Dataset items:
━━━━━━
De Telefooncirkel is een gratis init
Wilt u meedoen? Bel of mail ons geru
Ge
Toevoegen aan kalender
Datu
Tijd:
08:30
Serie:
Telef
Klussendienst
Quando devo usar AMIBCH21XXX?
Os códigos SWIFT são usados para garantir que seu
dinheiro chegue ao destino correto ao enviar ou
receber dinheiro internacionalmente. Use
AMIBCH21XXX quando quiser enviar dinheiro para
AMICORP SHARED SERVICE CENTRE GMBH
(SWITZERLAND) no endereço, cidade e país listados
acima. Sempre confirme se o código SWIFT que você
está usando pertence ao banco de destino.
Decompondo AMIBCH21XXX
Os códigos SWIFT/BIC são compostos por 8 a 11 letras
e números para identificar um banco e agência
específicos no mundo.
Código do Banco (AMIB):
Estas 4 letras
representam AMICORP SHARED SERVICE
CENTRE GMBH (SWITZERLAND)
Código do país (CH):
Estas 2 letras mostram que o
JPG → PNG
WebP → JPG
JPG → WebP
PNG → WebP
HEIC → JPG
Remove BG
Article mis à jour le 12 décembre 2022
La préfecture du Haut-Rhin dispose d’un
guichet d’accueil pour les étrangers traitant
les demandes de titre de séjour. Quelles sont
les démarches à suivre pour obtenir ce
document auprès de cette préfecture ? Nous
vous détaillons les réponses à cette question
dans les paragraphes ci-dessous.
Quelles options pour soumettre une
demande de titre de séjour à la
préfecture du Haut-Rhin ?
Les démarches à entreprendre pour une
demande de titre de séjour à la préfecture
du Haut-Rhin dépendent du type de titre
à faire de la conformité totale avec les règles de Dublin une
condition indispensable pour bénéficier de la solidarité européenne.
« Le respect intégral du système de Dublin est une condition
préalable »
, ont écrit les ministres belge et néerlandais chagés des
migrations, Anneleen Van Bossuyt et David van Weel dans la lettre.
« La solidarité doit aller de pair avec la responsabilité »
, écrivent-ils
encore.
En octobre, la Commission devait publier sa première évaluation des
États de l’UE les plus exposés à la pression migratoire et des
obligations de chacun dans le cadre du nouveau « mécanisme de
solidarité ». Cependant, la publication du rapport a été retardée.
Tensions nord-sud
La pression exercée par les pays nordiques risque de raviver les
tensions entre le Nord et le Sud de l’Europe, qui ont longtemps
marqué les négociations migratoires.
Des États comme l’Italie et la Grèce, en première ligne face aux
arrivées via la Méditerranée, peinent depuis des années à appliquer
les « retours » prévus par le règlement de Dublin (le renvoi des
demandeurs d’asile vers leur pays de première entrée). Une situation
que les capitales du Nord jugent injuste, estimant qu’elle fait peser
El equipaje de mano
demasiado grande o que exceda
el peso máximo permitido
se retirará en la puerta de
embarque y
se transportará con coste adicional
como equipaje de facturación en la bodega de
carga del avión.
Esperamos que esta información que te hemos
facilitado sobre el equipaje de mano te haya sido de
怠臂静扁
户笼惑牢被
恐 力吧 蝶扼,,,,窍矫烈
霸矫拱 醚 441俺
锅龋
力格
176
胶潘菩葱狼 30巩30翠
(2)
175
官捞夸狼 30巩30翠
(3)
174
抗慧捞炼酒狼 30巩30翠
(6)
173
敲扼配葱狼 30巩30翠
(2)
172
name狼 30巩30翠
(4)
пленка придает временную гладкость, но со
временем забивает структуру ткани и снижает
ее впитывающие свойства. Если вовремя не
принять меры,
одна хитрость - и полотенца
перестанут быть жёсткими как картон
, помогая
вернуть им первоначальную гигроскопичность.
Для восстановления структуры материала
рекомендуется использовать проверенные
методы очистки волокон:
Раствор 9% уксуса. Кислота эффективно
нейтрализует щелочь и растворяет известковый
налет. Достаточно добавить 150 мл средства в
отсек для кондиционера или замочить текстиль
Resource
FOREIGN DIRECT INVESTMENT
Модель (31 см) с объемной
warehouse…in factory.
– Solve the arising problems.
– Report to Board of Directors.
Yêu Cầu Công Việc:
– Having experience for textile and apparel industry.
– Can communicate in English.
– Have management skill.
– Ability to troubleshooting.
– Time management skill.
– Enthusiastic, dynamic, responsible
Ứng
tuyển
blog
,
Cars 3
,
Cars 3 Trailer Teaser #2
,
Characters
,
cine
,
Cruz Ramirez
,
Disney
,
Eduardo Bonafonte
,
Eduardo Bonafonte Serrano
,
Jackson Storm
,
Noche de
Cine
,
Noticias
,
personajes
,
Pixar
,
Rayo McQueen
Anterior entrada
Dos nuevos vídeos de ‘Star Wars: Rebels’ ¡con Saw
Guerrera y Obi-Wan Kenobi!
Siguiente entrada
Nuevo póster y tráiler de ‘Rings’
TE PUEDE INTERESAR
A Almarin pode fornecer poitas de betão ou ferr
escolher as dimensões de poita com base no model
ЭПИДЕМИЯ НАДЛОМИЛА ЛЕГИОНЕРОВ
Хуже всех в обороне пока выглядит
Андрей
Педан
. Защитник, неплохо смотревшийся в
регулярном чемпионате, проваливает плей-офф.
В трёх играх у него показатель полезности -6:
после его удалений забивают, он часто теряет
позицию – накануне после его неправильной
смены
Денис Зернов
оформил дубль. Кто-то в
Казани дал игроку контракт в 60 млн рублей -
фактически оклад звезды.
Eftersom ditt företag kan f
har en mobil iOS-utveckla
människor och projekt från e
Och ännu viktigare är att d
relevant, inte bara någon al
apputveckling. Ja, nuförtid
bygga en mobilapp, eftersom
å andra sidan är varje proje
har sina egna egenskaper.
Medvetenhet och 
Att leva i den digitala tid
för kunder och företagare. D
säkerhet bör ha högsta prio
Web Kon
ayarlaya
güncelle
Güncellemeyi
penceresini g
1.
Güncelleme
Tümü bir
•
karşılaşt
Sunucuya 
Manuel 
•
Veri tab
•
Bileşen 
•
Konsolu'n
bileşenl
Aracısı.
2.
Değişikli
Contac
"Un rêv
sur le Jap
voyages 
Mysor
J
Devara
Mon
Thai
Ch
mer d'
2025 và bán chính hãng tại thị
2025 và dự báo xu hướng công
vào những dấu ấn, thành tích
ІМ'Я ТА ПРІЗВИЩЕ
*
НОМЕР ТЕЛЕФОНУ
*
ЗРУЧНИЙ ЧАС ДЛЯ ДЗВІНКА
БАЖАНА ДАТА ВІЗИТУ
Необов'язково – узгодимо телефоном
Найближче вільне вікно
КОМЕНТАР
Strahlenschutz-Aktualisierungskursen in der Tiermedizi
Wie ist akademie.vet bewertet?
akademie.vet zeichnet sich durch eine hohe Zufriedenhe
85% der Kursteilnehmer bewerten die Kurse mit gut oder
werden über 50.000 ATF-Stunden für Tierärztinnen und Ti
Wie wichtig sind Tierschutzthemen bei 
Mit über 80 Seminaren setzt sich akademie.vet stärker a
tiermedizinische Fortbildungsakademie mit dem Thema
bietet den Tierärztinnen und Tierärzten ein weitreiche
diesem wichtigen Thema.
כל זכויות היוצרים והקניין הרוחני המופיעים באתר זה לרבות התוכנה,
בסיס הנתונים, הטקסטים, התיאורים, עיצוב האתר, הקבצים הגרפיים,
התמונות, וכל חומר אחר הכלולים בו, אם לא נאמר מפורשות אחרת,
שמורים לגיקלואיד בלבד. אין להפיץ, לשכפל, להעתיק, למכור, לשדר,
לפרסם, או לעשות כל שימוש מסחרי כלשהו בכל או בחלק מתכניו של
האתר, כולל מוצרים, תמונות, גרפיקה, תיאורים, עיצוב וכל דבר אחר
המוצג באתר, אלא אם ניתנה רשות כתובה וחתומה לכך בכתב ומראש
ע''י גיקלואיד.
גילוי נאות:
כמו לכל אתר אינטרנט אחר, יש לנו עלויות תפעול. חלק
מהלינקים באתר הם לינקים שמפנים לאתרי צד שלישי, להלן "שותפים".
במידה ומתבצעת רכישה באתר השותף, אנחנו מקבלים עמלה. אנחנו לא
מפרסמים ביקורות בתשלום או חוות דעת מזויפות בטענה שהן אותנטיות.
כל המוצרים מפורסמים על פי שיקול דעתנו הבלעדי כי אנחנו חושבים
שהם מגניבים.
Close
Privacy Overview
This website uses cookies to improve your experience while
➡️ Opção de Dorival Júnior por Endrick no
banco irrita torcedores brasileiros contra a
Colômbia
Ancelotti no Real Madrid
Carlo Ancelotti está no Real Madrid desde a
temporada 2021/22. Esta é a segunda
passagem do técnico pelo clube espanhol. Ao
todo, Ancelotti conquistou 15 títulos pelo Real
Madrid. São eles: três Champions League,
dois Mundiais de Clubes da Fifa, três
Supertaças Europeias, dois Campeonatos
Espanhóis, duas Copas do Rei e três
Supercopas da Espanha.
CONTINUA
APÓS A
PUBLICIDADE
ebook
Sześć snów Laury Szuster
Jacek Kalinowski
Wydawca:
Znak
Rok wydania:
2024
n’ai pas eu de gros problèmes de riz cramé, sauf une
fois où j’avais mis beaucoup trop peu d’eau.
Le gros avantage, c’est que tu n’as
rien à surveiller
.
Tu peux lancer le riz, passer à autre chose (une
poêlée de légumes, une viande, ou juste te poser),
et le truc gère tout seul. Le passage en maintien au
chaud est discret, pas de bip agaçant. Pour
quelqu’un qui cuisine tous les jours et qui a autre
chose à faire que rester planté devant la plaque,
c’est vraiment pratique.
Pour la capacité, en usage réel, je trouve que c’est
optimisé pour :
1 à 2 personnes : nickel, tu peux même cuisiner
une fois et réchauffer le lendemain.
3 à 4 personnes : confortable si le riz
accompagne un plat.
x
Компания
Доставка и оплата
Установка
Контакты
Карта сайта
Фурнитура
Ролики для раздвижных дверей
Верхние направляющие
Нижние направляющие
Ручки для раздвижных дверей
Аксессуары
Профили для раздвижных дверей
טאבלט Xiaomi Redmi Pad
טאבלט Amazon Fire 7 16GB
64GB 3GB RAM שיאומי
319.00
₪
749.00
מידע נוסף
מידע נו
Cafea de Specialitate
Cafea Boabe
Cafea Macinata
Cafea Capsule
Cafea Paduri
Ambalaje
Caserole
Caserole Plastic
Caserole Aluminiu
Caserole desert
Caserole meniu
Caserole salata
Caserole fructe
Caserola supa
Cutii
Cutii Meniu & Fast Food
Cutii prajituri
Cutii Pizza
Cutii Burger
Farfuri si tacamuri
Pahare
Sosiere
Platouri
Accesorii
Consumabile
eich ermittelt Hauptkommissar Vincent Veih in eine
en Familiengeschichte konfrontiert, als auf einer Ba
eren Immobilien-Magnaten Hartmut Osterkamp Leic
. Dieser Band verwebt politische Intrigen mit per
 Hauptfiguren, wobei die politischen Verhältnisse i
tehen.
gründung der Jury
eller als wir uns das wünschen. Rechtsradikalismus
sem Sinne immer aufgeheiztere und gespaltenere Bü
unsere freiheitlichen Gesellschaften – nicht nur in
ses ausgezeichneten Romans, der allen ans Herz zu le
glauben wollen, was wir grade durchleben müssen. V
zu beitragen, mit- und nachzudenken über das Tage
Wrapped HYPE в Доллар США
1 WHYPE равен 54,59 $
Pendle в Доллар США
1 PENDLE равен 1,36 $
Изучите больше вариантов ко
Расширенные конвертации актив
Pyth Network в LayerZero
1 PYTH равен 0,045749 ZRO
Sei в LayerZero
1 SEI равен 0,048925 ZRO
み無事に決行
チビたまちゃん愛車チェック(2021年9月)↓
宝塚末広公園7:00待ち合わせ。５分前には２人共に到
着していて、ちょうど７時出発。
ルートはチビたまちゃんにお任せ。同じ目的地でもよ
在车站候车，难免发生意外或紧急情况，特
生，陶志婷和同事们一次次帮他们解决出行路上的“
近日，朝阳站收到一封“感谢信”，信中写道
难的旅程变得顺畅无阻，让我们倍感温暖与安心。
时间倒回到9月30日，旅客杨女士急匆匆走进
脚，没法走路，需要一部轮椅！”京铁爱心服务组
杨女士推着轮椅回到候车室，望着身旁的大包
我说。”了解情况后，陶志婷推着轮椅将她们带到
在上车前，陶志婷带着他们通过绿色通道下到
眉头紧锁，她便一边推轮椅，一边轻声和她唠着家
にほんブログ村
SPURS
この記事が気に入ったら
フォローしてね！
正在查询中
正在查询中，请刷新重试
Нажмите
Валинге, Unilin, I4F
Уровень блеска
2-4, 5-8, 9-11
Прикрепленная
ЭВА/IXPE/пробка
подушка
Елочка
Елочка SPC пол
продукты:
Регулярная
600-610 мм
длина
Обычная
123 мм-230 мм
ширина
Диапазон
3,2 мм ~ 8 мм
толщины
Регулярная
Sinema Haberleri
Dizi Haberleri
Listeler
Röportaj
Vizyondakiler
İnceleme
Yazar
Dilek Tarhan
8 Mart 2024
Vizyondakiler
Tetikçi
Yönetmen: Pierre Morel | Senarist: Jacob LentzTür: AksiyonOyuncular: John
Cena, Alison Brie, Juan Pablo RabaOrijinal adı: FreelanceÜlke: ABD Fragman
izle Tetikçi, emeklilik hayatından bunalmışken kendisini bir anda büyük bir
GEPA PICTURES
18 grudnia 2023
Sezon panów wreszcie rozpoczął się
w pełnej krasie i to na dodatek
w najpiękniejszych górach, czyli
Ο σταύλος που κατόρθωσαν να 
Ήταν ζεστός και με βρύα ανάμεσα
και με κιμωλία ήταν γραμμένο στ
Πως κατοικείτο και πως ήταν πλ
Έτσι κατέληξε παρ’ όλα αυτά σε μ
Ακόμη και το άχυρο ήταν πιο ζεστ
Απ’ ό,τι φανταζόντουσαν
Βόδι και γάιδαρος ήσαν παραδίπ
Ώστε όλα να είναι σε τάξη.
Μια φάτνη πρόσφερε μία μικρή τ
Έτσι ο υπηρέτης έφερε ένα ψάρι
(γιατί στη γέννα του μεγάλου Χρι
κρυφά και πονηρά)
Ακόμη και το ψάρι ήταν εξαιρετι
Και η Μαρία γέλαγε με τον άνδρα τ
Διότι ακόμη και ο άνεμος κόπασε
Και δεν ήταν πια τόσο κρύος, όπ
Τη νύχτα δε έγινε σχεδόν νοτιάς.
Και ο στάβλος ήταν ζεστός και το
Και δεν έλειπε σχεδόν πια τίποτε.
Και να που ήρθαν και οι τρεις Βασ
━━━━━━
* **TASK TO COMPLETE**
Reproduce the entries from the start down through the line containing "du Haut-Rhin dépendent du type de titre", substituting "sous-préfecture" for every occurrence of "préfecture" and leaving everything else unchanged.

* **OUTPUT BELOW**
De Telefooncirkel is een gratis init
Wilt u meedoen? Bel of mail ons geru
Ge
Toevoegen aan kalender
Datu
Tijd:
08:30
Serie:
Telef
Klussendienst
Quando devo usar AMIBCH21XXX?
Os códigos SWIFT são usados para garantir que seu
dinheiro chegue ao destino correto ao enviar ou
receber dinheiro internacionalmente. Use
AMIBCH21XXX quando quiser enviar dinheiro para
AMICORP SHARED SERVICE CENTRE GMBH
(SWITZERLAND) no endereço, cidade e país listados
acima. Sempre confirme se o código SWIFT que você
está usando pertence ao banco de destino.
Decompondo AMIBCH21XXX
Os códigos SWIFT/BIC são compostos por 8 a 11 letras
e números para identificar um banco e agência
específicos no mundo.
Código do Banco (AMIB):
Estas 4 letras
representam AMICORP SHARED SERVICE
CENTRE GMBH (SWITZERLAND)
Código do país (CH):
Estas 2 letras mostram que o
JPG → PNG
WebP → JPG
JPG → WebP
PNG → WebP
HEIC → JPG
Remove BG
Article mis à jour le 12 décembre 2022
La sous-préfecture du Haut-Rhin dispose d’un
guichet d’accueil pour les étrangers traitant
les demandes de titre de séjour. Quelles sont
les démarches à suivre pour obtenir ce
document auprès de cette sous-préfecture ? Nous
vous détaillons les réponses à cette question
dans les paragraphes ci-dessous.
Quelles options pour soumettre une
demande de titre de séjour à la
sous-préfecture du Haut-Rhin ?
Les démarches à entreprendre pour une
demande de titre de séjour à la sous-préfecture
du Haut-Rhin dépendent du type de titre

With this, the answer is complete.